Task material:

╔══

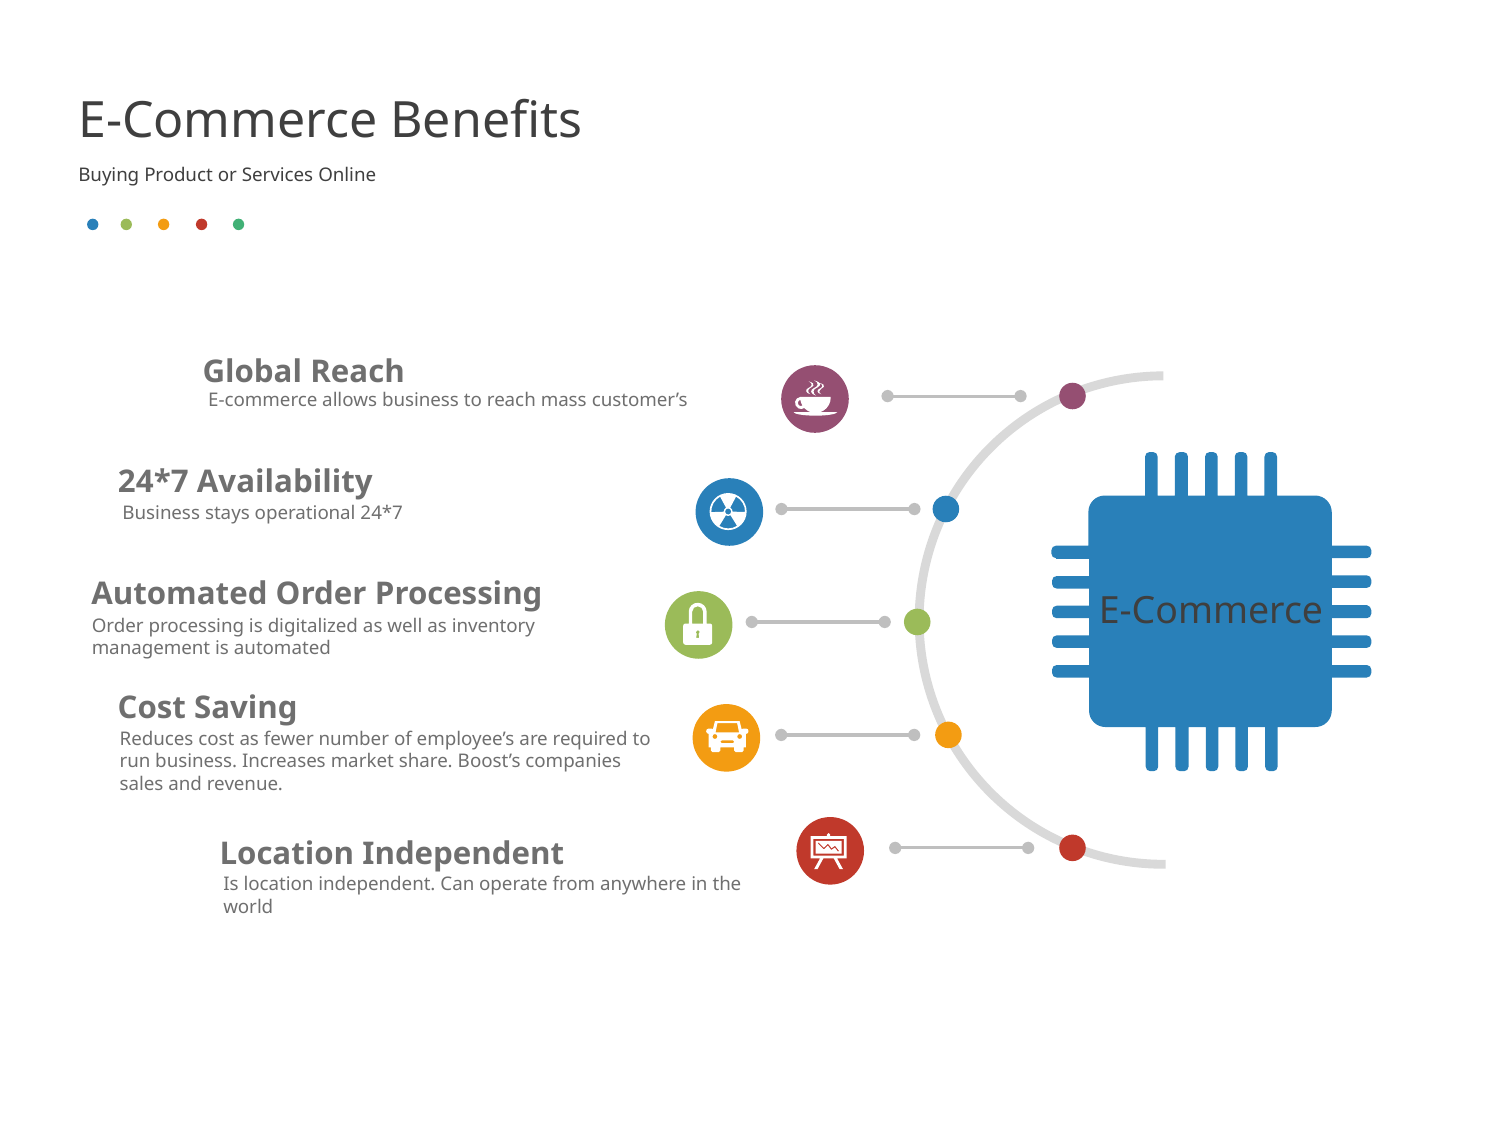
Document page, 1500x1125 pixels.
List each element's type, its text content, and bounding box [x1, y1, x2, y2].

text_box [931, 494, 961, 524]
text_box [103, 454, 676, 532]
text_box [103, 679, 673, 803]
text_box [1058, 381, 1087, 411]
text_box [809, 831, 848, 871]
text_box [204, 825, 777, 926]
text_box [187, 343, 762, 419]
title E-Commerce Benefits [63, 76, 1437, 156]
text_box [663, 590, 734, 660]
text_box [691, 703, 762, 773]
text_box [1058, 833, 1087, 863]
text_box [918, 375, 1166, 865]
text_box [708, 492, 748, 532]
text_box [902, 607, 932, 637]
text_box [76, 565, 646, 667]
text_box [790, 379, 841, 417]
text_box E-Commerce [1051, 452, 1372, 772]
text_box [934, 720, 963, 750]
text_box [795, 815, 866, 886]
text_box [705, 720, 750, 754]
text_box [694, 477, 765, 547]
text_box [682, 601, 714, 646]
subtitle Buying Product or Services Online [63, 157, 1437, 217]
text_box [780, 364, 850, 434]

╚══

When you retype the listing above, keep each line exactly as written and drop the pictures.

Document page, 1500x1125 pixels.
List each element's type, its text content, and bounding box [x1, y1, x2, y2].

text_box [931, 494, 961, 524]
text_box [103, 454, 676, 532]
text_box [103, 679, 673, 803]
text_box [1058, 381, 1087, 411]
text_box [809, 831, 848, 871]
text_box [204, 825, 777, 926]
text_box [187, 343, 762, 419]
title E-Commerce Benefits [63, 76, 1437, 156]
text_box [663, 590, 734, 660]
text_box [691, 703, 762, 773]
text_box [1058, 833, 1087, 863]
text_box [918, 375, 1166, 865]
text_box [708, 492, 748, 532]
text_box [902, 607, 932, 637]
text_box [76, 565, 646, 667]
text_box [790, 379, 841, 417]
text_box E-Commerce [1051, 452, 1372, 772]
text_box [934, 720, 963, 750]
text_box [795, 815, 866, 886]
text_box [705, 720, 750, 754]
text_box [694, 477, 765, 547]
text_box [682, 601, 714, 646]
subtitle Buying Product or Services Online [63, 157, 1437, 217]
text_box [780, 364, 850, 434]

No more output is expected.